§ INPUT DATA:
________________________________________

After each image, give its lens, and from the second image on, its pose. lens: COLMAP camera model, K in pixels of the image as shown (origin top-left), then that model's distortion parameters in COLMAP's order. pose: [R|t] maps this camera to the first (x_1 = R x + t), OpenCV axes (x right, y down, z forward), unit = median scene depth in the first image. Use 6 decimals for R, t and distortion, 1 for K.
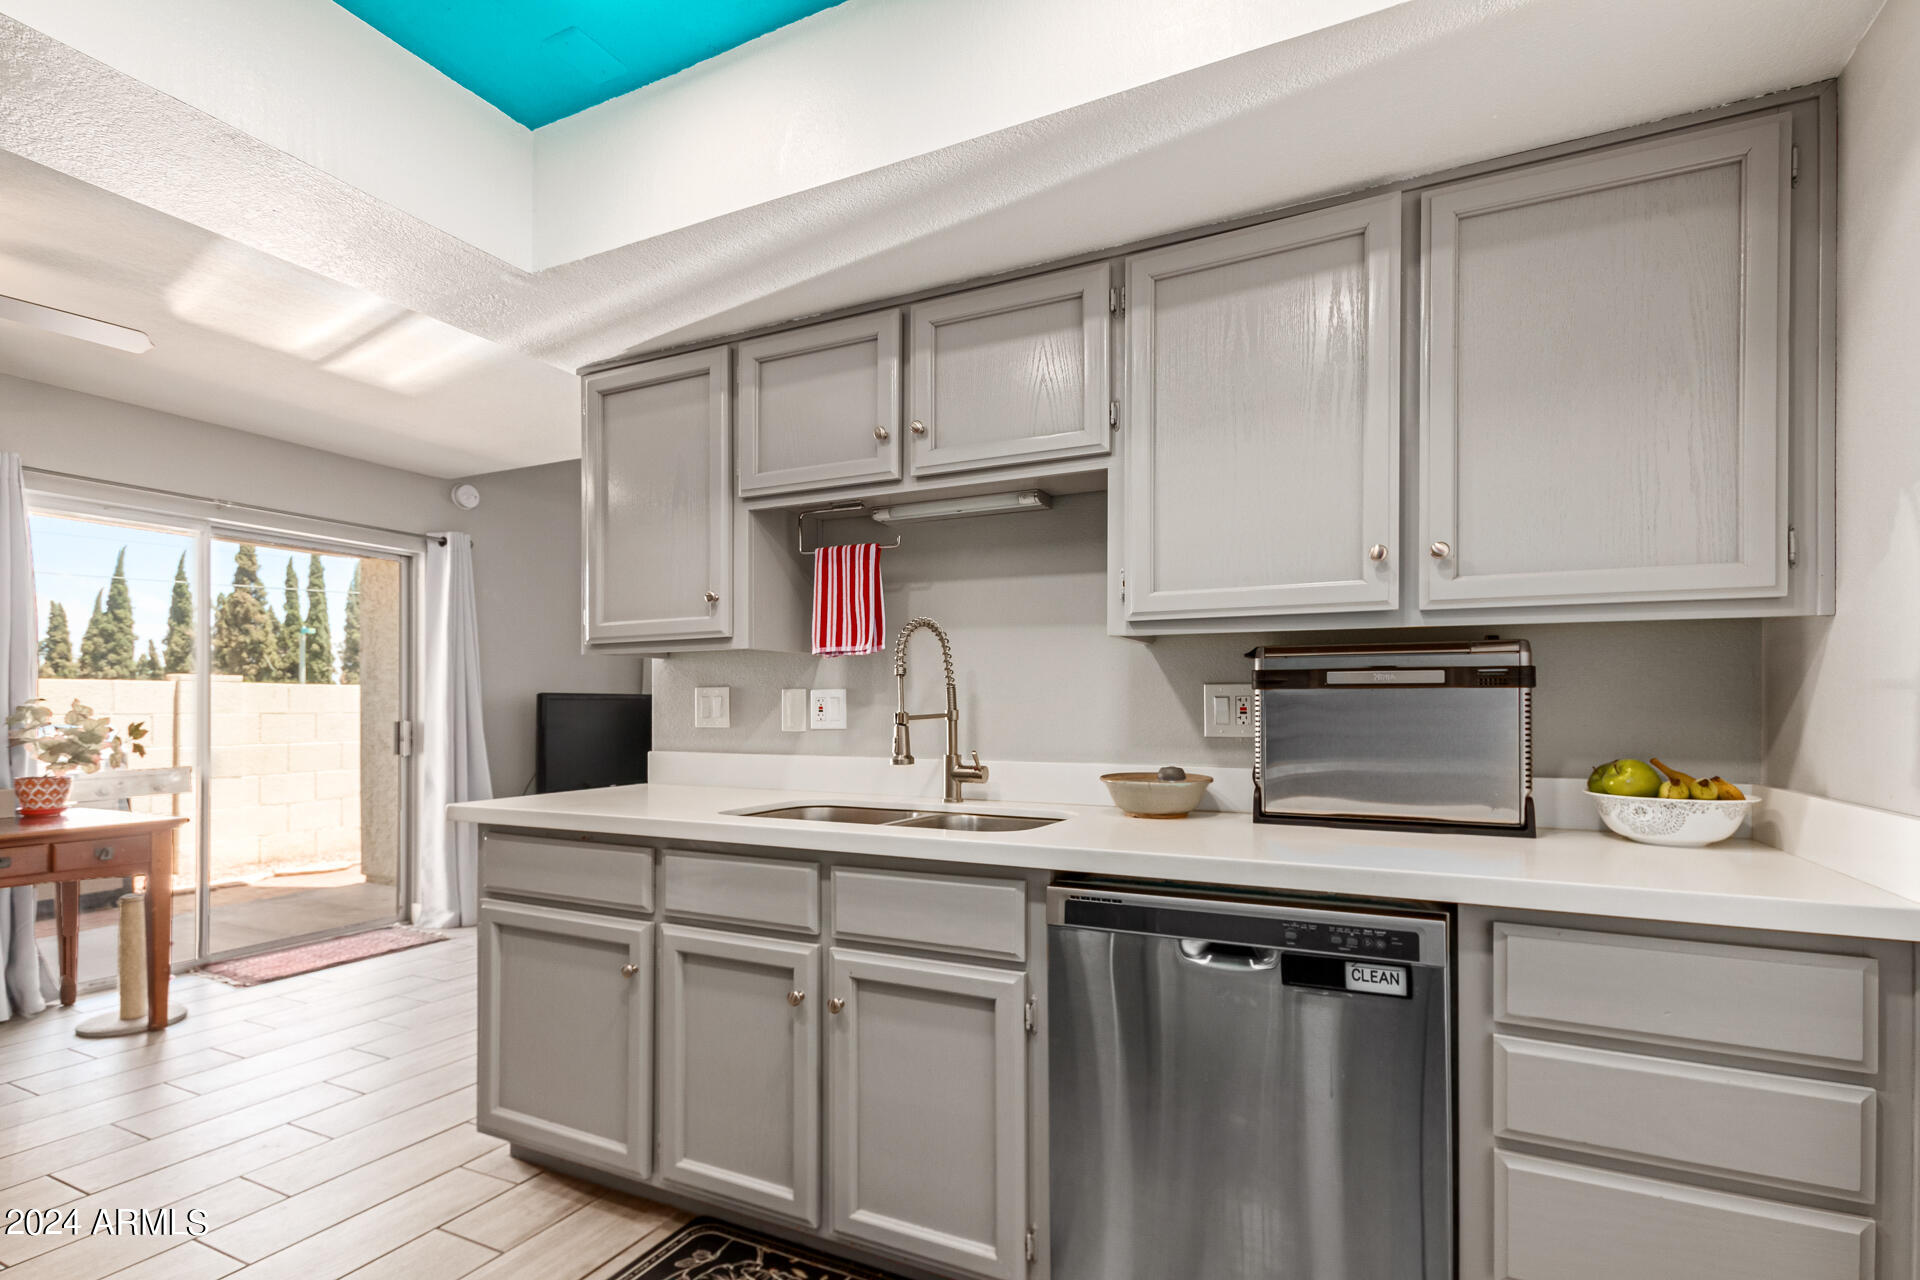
lens RADIAL K [[883.6, 0, 965.3], [0, 883.6, 700.5], [0, 0, 1]] dist [0.009724, -0.000340]
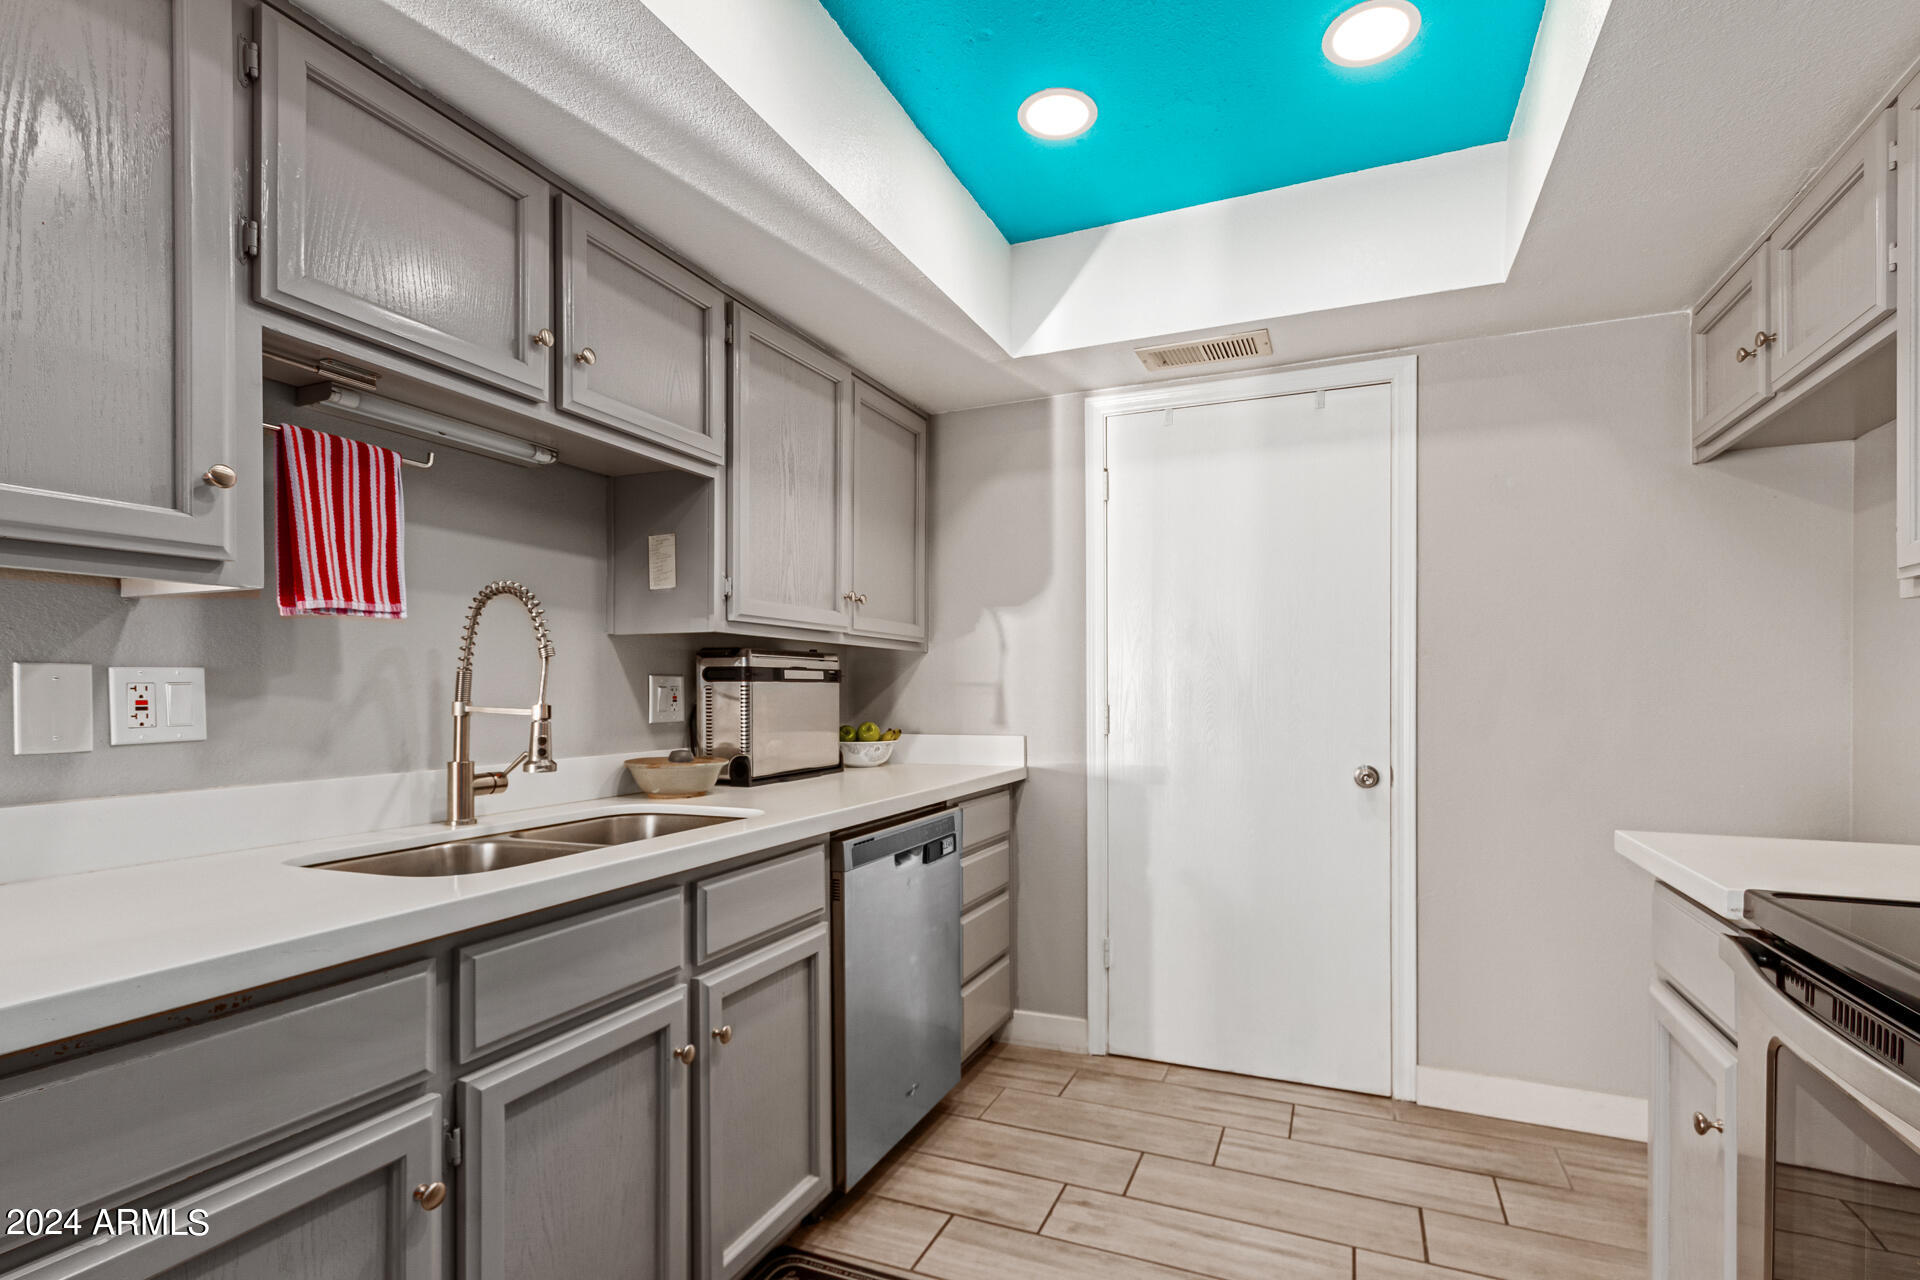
lens RADIAL K [[894.0, 0, 990.1], [0, 894.0, 691.7], [0, 0, 1]] dist [0.042424, -0.021442]
pose [[-0.037228, 0.000611, 0.999307, -0.888797], [-0.000888, 0.999999, -0.000644, 0.002260], [-0.999306, -0.000911, -0.037227, 0.647663]]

________________________________________

§ INSTRUCTIONS FOR THE TASK: Produce a word-for-word version of the material, with no pictures included.

§ REPLY:
After each image, give its lens, and from the second image on, its pose. lens: COLMAP camera model, K in pixels of the image as shown (origin top-left), then that model's distortion parameters in COLMAP's order. pose: [R|t] maps this camera to the first (x_1 = R x + t), OpenCV axes (x right, y down, z forward), unit = median scene depth in the first image. Use 6 decimals for R, t and distortion, 1 for K.
lens RADIAL K [[883.6, 0, 965.3], [0, 883.6, 700.5], [0, 0, 1]] dist [0.009724, -0.000340]
lens RADIAL K [[894.0, 0, 990.1], [0, 894.0, 691.7], [0, 0, 1]] dist [0.042424, -0.021442]
pose [[-0.037228, 0.000611, 0.999307, -0.888797], [-0.000888, 0.999999, -0.000644, 0.002260], [-0.999306, -0.000911, -0.037227, 0.647663]]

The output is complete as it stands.